In its latest Office Demand Index, Colliers International recorded a 7% increase in the number of enquiries for office space nationally in Q4 2018 alone. Year-on-year demand for office space had increased by 12% nationally from 2017 to 2018, by volume of enquiry, and by 10% by area (sqm).
“From 2017 to 2018, Sydney CBD saw a 43% increase in enquiries in terms of sqm and 74% in terms of number year on year, while Melbourne CBD saw a 35% increase in enquiries in terms of sqm and 21% in terms of number.
“ We are seeing the majority of the demand for these two locations in particular coming from businesses looking for more than 3,000sqm of space.

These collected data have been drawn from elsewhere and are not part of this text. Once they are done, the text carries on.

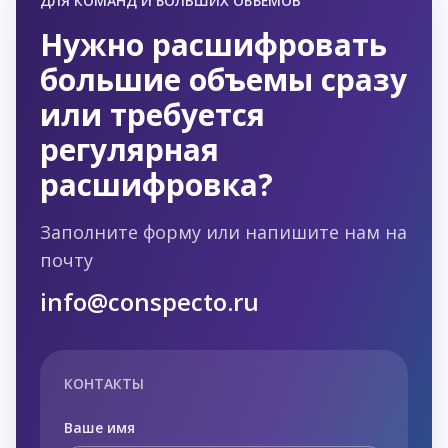
ДЛЯ КОМАНД И БОЛЬШИХ ОБЪЁМОВ
Нужно расшифровать
большие объемы сразу
или требуется
регулярная
расшифровка?
Заполните форму или напишите нам на
почту
info@conspecto.ru
КОНТАКТЫ
Ваше имя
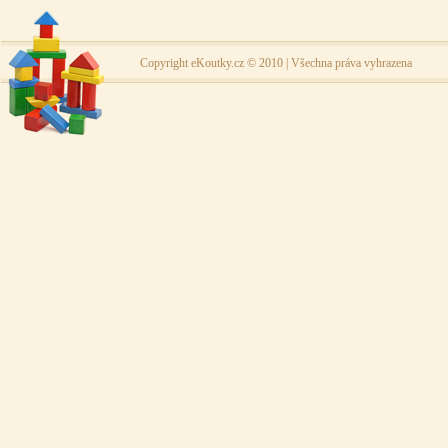
Copyright eKoutky.cz © 2010 | Všechna práva vyhrazena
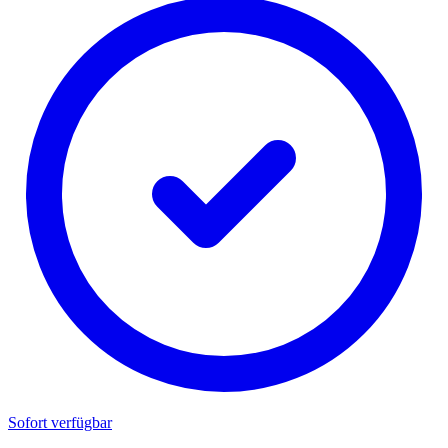
Sofort verfügbar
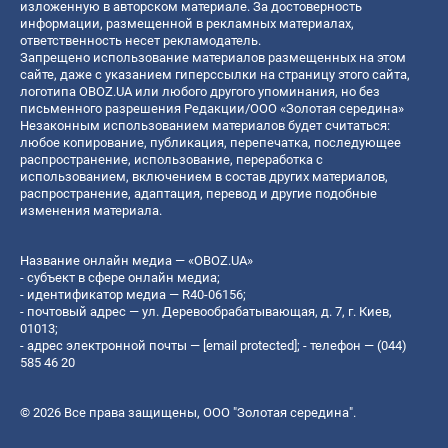
изложенную в авторском материале. За достоверность
информации, размещенной в рекламных материалах,
ответственность несет рекламодатель.
Запрещено использование материалов размещенных на этом
сайте, даже с указанием гиперссылки на страницу этого сайта,
логотипа OBOZ.UA или любого другого упоминания, но без
письменного разрешения Редакции/ООО «Золотая середина»
Незаконным использованием материалов будет считаться:
любое копирование, публикация, перепечатка, последующее
распространение, использование, переработка с
использованием, включением в состав других материалов,
распространение, адаптация, перевод и другие подобные
изменения материала.
Название онлайн медиа — «OBOZ.UA»
- субъект в сфере онлайн медиа;
- идентификатор медиа — R40-06156;
- почтовый адрес — ул. Деревообрабатывающая, д. 7, г. Киев,
01013;
- адрес электронной почты —
[email protected]
; - телефон — (044)
585 46 20
© 2026 Все права защищены, ООО "Золотая середина".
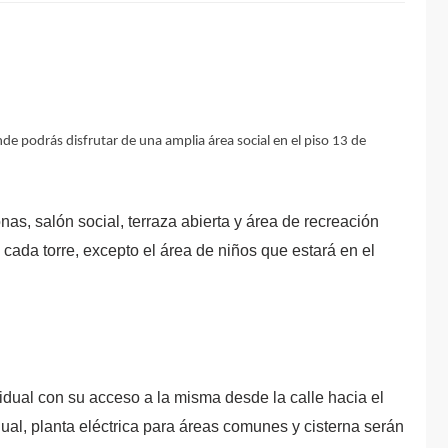
de podrás disfrutar de una amplia área social en el piso 13 de
as, salón social, terraza abierta y área de recreación
 cada torre, excepto el área de niños que estará en el
idual con su acceso a la misma desde la calle hacia el
al, planta eléctrica para áreas comunes y cisterna serán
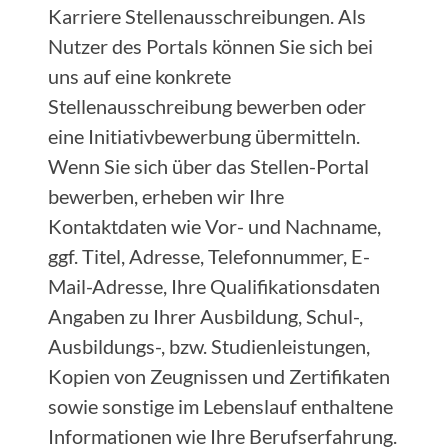
Karriere Stellenausschreibungen. Als
Nutzer des Portals können Sie sich bei
uns auf eine konkrete
Stellenausschreibung bewerben oder
eine Initiativbewerbung übermitteln.
Wenn Sie sich über das Stellen-Portal
bewerben, erheben wir Ihre
Kontaktdaten wie Vor- und Nachname,
ggf. Titel, Adresse, Telefonnummer, E-
Mail-Adresse, Ihre Qualifikationsdaten
Angaben zu Ihrer Ausbildung, Schul-,
Ausbildungs-, bzw. Studienleistungen,
Kopien von Zeugnissen und Zertifikaten
sowie sonstige im Lebenslauf enthaltene
Informationen wie Ihre Berufserfahrung.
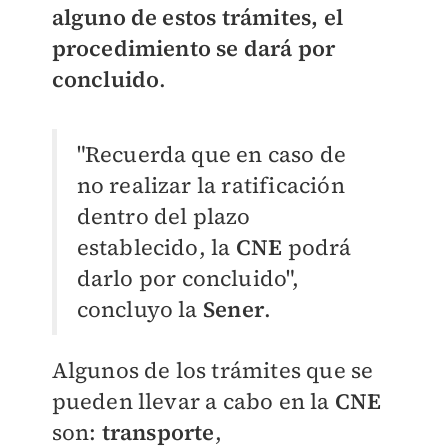
alguno de estos trámites, el
procedimiento se dará por
concluido
.
"Recuerda que en caso de
no realizar la ratificación
dentro del plazo
establecido, la
CNE
podrá
darlo por concluido",
concluyo la
Sener
.
Algunos de los trámites que se
pueden llevar a cabo en la
CNE
son:
transporte
,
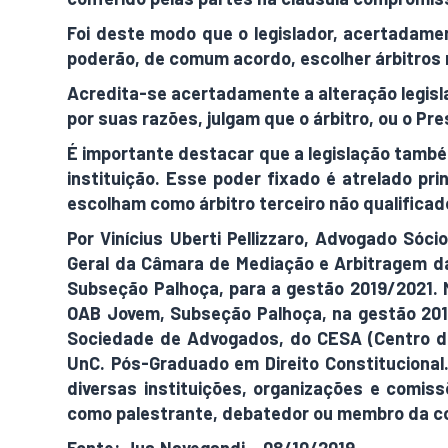
Foi deste modo que o legislador, acertadamen
poderão, de comum acordo, escolher árbitros nã
Acredita-se acertadamente a alteração legisla
por suas razões, julgam que o árbitro, ou o Pres
É importante destacar que a legislação també
instituição. Esse poder fixado é atrelado pri
escolham como árbitro terceiro não qualificad
Por Vinícius Uberti Pellizzaro, Advogado Sóc
Geral da Câmara de Mediação e Arbitragem d
Subseção Palhoça, para a gestão 2019/2021.
OAB Jovem, Subseção Palhoça, na gestão 2016
Sociedade de Advogados, do CESA (Centro de
UnC. Pós-Graduado em Direito Constitucional
diversas instituições, organizações e comissõ
como palestrante, debatedor ou membro da com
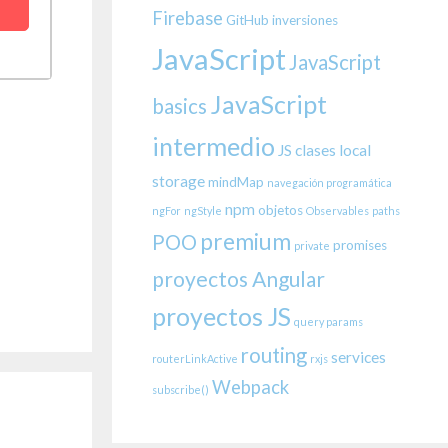
Firebase
GitHub
inversiones
JavaScript
JavaScript
JavaScript
basics
intermedio
JS clases
local
storage
mindMap
navegación programática
npm
objetos
ngFor
ngStyle
Observables
paths
premium
POO
promises
private
proyectos Angular
proyectos JS
query params
routing
services
routerLinkActive
rxjs
Webpack
subscribe()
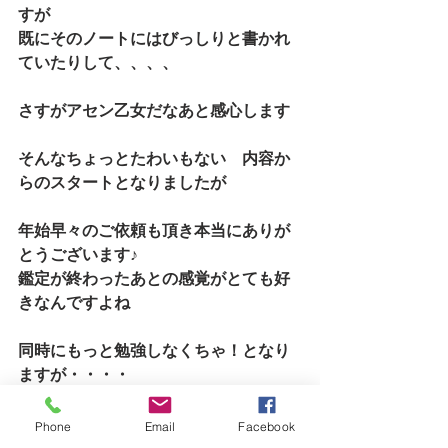
すが
既にそのノートにはびっしりと書かれ
ていたりして、、、、
さすがアセン乙女だなあと感心します
そんなちょっとたわいもない　内容か
らのスタートとなりましたが
年始早々のご依頼も頂き本当にありが
とうございます♪
鑑定が終わったあとの感覚がとても好
きなんですよね
同時にもっと勉強しなくちゃ！となり
ますが・・・・
では本年も精進して参りますのでどう
Phone
Email
Facebook
ぞよろしくお願いいたします。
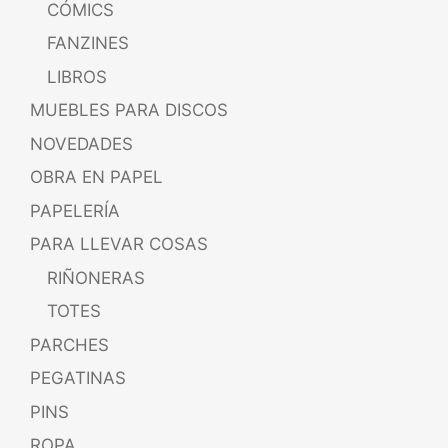
CÓMICS
FANZINES
LIBROS
MUEBLES PARA DISCOS
NOVEDADES
OBRA EN PAPEL
PAPELERÍA
PARA LLEVAR COSAS
RIÑONERAS
TOTES
PARCHES
PEGATINAS
PINS
ROPA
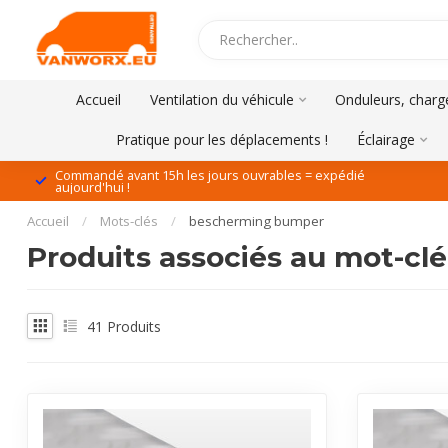
Accueil
Ventilation du véhicule
Onduleurs, charge
Pratique pour les déplacements !
Éclairage
Commandé avant 15h les jours ouvrables = expédié
aujourd'hui !
Accueil
/
Mots-clés
/
bescherming bumper
Produits associés au mot-c
41
Produits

Sydney CBD saw an additional 100,700sqm of demand in 2018 for space over 3,000sqm compared to 2017, while Melbourne recorded an additional 163,550sqm.
“This is a similar trend to that which we have seen in previous cycles, whereby large tenants are entering the market earlier than usual and will precommit to new and existing buildings so they don’t miss out on great opportunities in new developments due to the upcoming supply cycle in both locations.”

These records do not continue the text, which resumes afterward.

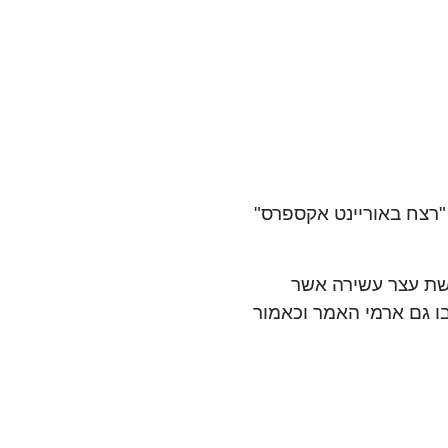
"רצח באוריינט אקספרס"
רשת עצר עשירה אשר
 גם ארמי האמר וכאמור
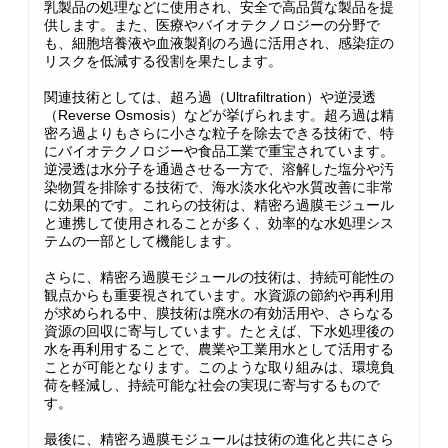
乳製品の処理などに使用され、安全で高品質な製品を提
供します。また、医療やバイオテクノロジーの分野で
も、細胞培養液や血液製剤のろ過に活用され、感染症の
リスクを低減する役割を果たします。
関連技術としては、超ろ過（Ultrafiltration）や逆浸透
（Reverse Osmosis）などが挙げられます。超ろ過は精
密ろ過よりもさらに小さな粒子を除去できる技術で、特
にバイオテクノロジーや食品工業で重宝されています。
逆浸透は水分子を通過させる一方で、溶解した塩分や汚
染物質を排除する技術で、海水淡水化や水質改善に非常
に効果的です。これらの技術は、精密ろ過膜モジュール
と連携して使用されることが多く、効率的な水処理シス
テムの一部として機能します。
さらに、精密ろ過膜モジュールの技術は、持続可能性の
観点からも重要視されています。水資源の節約や再利用
が求められる中、膜技術は廃水の有効活用や、さらなる
資源の回収に寄与しています。たとえば、下水処理後の
水を再利用することで、農業や工業用水として活用する
ことが可能となります。このような取り組みは、環境負
荷を軽減し、持続可能な社会の実現に寄与するもので
す。
最後に、精密ろ過膜モジュールは技術の進化と共にさら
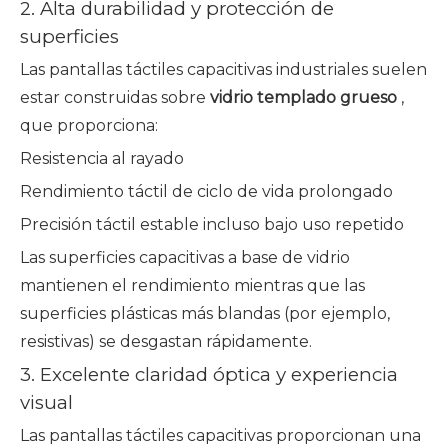
2. Alta durabilidad y protección de
superficies
Las pantallas táctiles capacitivas industriales suelen
estar construidas sobre
vidrio templado grueso
,
que proporciona:
Resistencia al rayado
Rendimiento táctil de ciclo de vida prolongado
Precisión táctil estable incluso bajo uso repetido
Las superficies capacitivas a base de vidrio
mantienen el rendimiento mientras que las
superficies plásticas más blandas (por ejemplo,
resistivas) se desgastan rápidamente.
3. Excelente claridad óptica y experiencia
visual
Las pantallas táctiles capacitivas proporcionan una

Anneke Thompson, Colliers International National Director of Research, said an increase in white collar growth, which was fuelling strong leasing markets across the country, was being driven by professional, scientific and finance and insurance services.
“According to the ABS’ most recent job vacancy data, there is currently a record number of jobs available in NSW – almost 90,000 – as at November 2018,” Ms Thompson said. “And there are now more jobs available in the finance and insurance sector nationally than ever, since these ABS records begain in 2009.”
According to Colliers’ Office Demand Index, the business services sector was the most dominant in 2018, responsible for more than 360 enquiries for an average of 567sqm of office space per business.
“Perhaps the most interesting sector to watch this year will be the Finance industry,” Mr Hunt said. “In 2018, we started to see an increase in requirements off the back of the Royal Commission. With increased regulations in addition to banks considering split operations, we expect the Finance
Industry will record a strong number of transactions over 2019.
“Our Office Demand Index saw the Finance, IT and Property Services industries record over 200 enquiries last year, looking for space, on average, around 740sqm, and we expect this will continue to grow in the year ahead.”
Simon Crouch, Colliers International Head of Tenant Advisory, expected to see continued growth across the technology and pharmaceuticals sector where companies were opting to base themselves close to CBD areas and take on additional space as they continued to expand.
“Significant merger and acquisitions will continue to encourage considerable consolidation activity across some of the major cities as corporates looked to make smarter decisions on the efficiency and utilisation of their office space as rents rise,” Mr Crouch said.
“As vacancy is expected to further decline throughout Sydney and Melbourne over the next 18 months, there will be limited options for large tenants looking to relocate, particularly tenants occupying above 5,000sqm and those requiring contiguous space. Larger tenants need to be considering their options and future accommodation strategies three years in advance of their lease expiries.
“Conversely, Perth remains at a high vacancy rate and will continue to favour tenants; and while Brisbane is also still very much a tenants market with adequate choice, we are beginning to see signs of vacancy declining in better quality assets within the CBD.”
While unemployment was low, Mr Crouch said companies needed to remain competitive to attract and retain talent and this was one of the key reasons for CBD locations continuing to be desirable despite tenants encountering significant increases in rent.
“Tenants within CBD locations are, however, ensuring they use their space efficiently to avoid underutilisation and are looking for amenities such as flexible space options and meeting room facilities within the premises to reduce their footprint,” he said.